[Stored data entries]
============
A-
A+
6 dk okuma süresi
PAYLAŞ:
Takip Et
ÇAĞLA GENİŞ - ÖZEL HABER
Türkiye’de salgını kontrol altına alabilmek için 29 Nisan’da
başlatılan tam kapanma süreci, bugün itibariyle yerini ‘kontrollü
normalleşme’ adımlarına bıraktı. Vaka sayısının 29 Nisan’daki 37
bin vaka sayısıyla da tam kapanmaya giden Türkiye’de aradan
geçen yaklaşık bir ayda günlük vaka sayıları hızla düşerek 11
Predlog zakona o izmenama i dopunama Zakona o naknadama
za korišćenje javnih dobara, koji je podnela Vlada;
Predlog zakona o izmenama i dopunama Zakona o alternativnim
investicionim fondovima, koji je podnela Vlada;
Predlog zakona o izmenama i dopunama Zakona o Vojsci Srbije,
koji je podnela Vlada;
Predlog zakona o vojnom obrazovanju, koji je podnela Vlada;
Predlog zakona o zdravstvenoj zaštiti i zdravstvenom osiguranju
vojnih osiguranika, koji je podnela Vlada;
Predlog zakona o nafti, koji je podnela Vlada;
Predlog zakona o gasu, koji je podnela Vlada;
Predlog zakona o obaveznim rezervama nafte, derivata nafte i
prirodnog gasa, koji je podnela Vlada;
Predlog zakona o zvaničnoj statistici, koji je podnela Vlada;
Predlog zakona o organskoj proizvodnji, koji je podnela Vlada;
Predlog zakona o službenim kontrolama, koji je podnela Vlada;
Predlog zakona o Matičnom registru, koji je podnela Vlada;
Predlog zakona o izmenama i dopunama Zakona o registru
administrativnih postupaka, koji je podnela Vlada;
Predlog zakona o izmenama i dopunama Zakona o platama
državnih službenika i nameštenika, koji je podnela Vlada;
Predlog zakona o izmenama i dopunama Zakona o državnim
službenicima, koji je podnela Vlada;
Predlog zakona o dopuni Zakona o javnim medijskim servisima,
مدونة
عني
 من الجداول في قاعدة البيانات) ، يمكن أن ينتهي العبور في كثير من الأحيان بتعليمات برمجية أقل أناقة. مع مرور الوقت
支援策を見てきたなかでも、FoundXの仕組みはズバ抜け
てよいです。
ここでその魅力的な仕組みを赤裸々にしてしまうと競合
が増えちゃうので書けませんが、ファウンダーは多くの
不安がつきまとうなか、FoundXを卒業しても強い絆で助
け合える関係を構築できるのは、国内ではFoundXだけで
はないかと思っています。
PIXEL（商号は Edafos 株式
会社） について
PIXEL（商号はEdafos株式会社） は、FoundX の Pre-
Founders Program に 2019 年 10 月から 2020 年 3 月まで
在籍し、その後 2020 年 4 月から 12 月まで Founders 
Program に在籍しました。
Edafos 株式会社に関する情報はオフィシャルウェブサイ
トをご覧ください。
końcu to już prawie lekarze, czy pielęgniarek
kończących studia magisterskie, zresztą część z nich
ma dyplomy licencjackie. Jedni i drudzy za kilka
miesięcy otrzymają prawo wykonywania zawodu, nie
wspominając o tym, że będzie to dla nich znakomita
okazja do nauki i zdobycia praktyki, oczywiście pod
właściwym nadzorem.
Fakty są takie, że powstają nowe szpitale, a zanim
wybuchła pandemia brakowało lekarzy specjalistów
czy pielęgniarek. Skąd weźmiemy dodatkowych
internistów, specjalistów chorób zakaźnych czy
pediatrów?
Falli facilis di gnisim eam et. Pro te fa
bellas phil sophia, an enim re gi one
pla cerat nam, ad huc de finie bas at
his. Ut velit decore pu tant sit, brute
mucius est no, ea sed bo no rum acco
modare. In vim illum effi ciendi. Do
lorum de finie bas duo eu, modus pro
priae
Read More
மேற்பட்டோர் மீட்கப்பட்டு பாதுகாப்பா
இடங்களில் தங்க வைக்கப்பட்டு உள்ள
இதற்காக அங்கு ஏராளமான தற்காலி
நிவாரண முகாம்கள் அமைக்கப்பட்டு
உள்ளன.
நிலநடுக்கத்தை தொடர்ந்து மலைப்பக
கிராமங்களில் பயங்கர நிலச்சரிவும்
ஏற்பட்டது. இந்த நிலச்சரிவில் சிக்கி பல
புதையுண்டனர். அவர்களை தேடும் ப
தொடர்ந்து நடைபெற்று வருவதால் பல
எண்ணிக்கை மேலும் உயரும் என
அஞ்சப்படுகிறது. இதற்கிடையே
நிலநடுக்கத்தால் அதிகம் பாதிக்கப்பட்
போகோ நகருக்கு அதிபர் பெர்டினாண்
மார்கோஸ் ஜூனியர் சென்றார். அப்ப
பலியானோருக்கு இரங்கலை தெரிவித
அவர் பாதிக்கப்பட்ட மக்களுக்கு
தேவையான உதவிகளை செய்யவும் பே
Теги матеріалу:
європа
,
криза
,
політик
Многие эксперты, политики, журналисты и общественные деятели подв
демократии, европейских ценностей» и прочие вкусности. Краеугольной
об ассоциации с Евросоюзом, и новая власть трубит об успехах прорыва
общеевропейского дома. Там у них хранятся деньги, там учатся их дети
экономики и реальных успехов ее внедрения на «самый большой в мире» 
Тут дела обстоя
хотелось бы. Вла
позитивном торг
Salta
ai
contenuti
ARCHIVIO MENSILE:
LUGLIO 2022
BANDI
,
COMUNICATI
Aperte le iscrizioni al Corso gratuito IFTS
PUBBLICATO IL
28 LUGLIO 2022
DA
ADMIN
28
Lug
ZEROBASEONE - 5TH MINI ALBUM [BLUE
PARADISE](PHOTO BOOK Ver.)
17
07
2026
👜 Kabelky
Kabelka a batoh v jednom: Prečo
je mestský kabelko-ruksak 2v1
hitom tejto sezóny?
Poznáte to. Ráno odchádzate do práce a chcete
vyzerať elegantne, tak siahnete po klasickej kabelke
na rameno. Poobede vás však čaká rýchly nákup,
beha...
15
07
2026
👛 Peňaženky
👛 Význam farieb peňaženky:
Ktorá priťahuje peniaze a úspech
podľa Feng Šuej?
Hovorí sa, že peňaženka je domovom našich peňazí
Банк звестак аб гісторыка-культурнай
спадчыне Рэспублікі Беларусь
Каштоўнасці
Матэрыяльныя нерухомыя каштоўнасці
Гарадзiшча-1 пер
============
> _Exercise goal_:
Transcribe every one of the rows above, keeping each line's wording, spelling and order unchanged.

> _Finished task_:
A-
A+
6 dk okuma süresi
PAYLAŞ:
Takip Et
ÇAĞLA GENİŞ - ÖZEL HABER
Türkiye’de salgını kontrol altına alabilmek için 29 Nisan’da
başlatılan tam kapanma süreci, bugün itibariyle yerini ‘kontrollü
normalleşme’ adımlarına bıraktı. Vaka sayısının 29 Nisan’daki 37
bin vaka sayısıyla da tam kapanmaya giden Türkiye’de aradan
geçen yaklaşık bir ayda günlük vaka sayıları hızla düşerek 11
Predlog zakona o izmenama i dopunama Zakona o naknadama
za korišćenje javnih dobara, koji je podnela Vlada;
Predlog zakona o izmenama i dopunama Zakona o alternativnim
investicionim fondovima, koji je podnela Vlada;
Predlog zakona o izmenama i dopunama Zakona o Vojsci Srbije,
koji je podnela Vlada;
Predlog zakona o vojnom obrazovanju, koji je podnela Vlada;
Predlog zakona o zdravstvenoj zaštiti i zdravstvenom osiguranju
vojnih osiguranika, koji je podnela Vlada;
Predlog zakona o nafti, koji je podnela Vlada;
Predlog zakona o gasu, koji je podnela Vlada;
Predlog zakona o obaveznim rezervama nafte, derivata nafte i
prirodnog gasa, koji je podnela Vlada;
Predlog zakona o zvaničnoj statistici, koji je podnela Vlada;
Predlog zakona o organskoj proizvodnji, koji je podnela Vlada;
Predlog zakona o službenim kontrolama, koji je podnela Vlada;
Predlog zakona o Matičnom registru, koji je podnela Vlada;
Predlog zakona o izmenama i dopunama Zakona o registru
administrativnih postupaka, koji je podnela Vlada;
Predlog zakona o izmenama i dopunama Zakona o platama
državnih službenika i nameštenika, koji je podnela Vlada;
Predlog zakona o izmenama i dopunama Zakona o državnim
službenicima, koji je podnela Vlada;
Predlog zakona o dopuni Zakona o javnim medijskim servisima,
مدونة
عني
 من الجداول في قاعدة البيانات) ، يمكن أن ينتهي العبور في كثير من الأحيان بتعليمات برمجية أقل أناقة. مع مرور الوقت
支援策を見てきたなかでも、FoundXの仕組みはズバ抜け
てよいです。
ここでその魅力的な仕組みを赤裸々にしてしまうと競合
が増えちゃうので書けませんが、ファウンダーは多くの
不安がつきまとうなか、FoundXを卒業しても強い絆で助
け合える関係を構築できるのは、国内ではFoundXだけで
はないかと思っています。
PIXEL（商号は Edafos 株式
会社） について
PIXEL（商号はEdafos株式会社） は、FoundX の Pre-
Founders Program に 2019 年 10 月から 2020 年 3 月まで
在籍し、その後 2020 年 4 月から 12 月まで Founders 
Program に在籍しました。
Edafos 株式会社に関する情報はオフィシャルウェブサイ
トをご覧ください。
końcu to już prawie lekarze, czy pielęgniarek
kończących studia magisterskie, zresztą część z nich
ma dyplomy licencjackie. Jedni i drudzy za kilka
miesięcy otrzymają prawo wykonywania zawodu, nie
wspominając o tym, że będzie to dla nich znakomita
okazja do nauki i zdobycia praktyki, oczywiście pod
właściwym nadzorem.
Fakty są takie, że powstają nowe szpitale, a zanim
wybuchła pandemia brakowało lekarzy specjalistów
czy pielęgniarek. Skąd weźmiemy dodatkowych
internistów, specjalistów chorób zakaźnych czy
pediatrów?
Falli facilis di gnisim eam et. Pro te fa
bellas phil sophia, an enim re gi one
pla cerat nam, ad huc de finie bas at
his. Ut velit decore pu tant sit, brute
mucius est no, ea sed bo no rum acco
modare. In vim illum effi ciendi. Do
lorum de finie bas duo eu, modus pro
priae
Read More
மேற்பட்டோர் மீட்கப்பட்டு பாதுகாப்பா
இடங்களில் தங்க வைக்கப்பட்டு உள்ள
இதற்காக அங்கு ஏராளமான தற்காலி
நிவாரண முகாம்கள் அமைக்கப்பட்டு
உள்ளன.
நிலநடுக்கத்தை தொடர்ந்து மலைப்பக
கிராமங்களில் பயங்கர நிலச்சரிவும்
ஏற்பட்டது. இந்த நிலச்சரிவில் சிக்கி பல
புதையுண்டனர். அவர்களை தேடும் ப
தொடர்ந்து நடைபெற்று வருவதால் பல
எண்ணிக்கை மேலும் உயரும் என
அஞ்சப்படுகிறது. இதற்கிடையே
நிலநடுக்கத்தால் அதிகம் பாதிக்கப்பட்
போகோ நகருக்கு அதிபர் பெர்டினாண்
மார்கோஸ் ஜூனியர் சென்றார். அப்ப
பலியானோருக்கு இரங்கலை தெரிவித
அவர் பாதிக்கப்பட்ட மக்களுக்கு
தேவையான உதவிகளை செய்யவும் பே
Теги матеріалу:
європа
,
криза
,
політик
Многие эксперты, политики, журналисты и общественные деятели подв
демократии, европейских ценностей» и прочие вкусности. Краеугольной
об ассоциации с Евросоюзом, и новая власть трубит об успехах прорыва
общеевропейского дома. Там у них хранятся деньги, там учатся их дети
экономики и реальных успехов ее внедрения на «самый большой в мире» 
Тут дела обстоя
хотелось бы. Вла
позитивном торг
Salta
ai
contenuti
ARCHIVIO MENSILE:
LUGLIO 2022
BANDI
,
COMUNICATI
Aperte le iscrizioni al Corso gratuito IFTS
PUBBLICATO IL
28 LUGLIO 2022
DA
ADMIN
28
Lug
ZEROBASEONE - 5TH MINI ALBUM [BLUE
PARADISE](PHOTO BOOK Ver.)
17
07
2026
👜 Kabelky
Kabelka a batoh v jednom: Prečo
je mestský kabelko-ruksak 2v1
hitom tejto sezóny?
Poznáte to. Ráno odchádzate do práce a chcete
vyzerať elegantne, tak siahnete po klasickej kabelke
na rameno. Poobede vás však čaká rýchly nákup,
beha...
15
07
2026
👛 Peňaženky
👛 Význam farieb peňaženky:
Ktorá priťahuje peniaze a úspech
podľa Feng Šuej?
Hovorí sa, že peňaženka je domovom našich peňazí
Банк звестак аб гісторыка-культурнай
спадчыне Рэспублікі Беларусь
Каштоўнасці
Матэрыяльныя нерухомыя каштоўнасці
Гарадзiшча-1 пер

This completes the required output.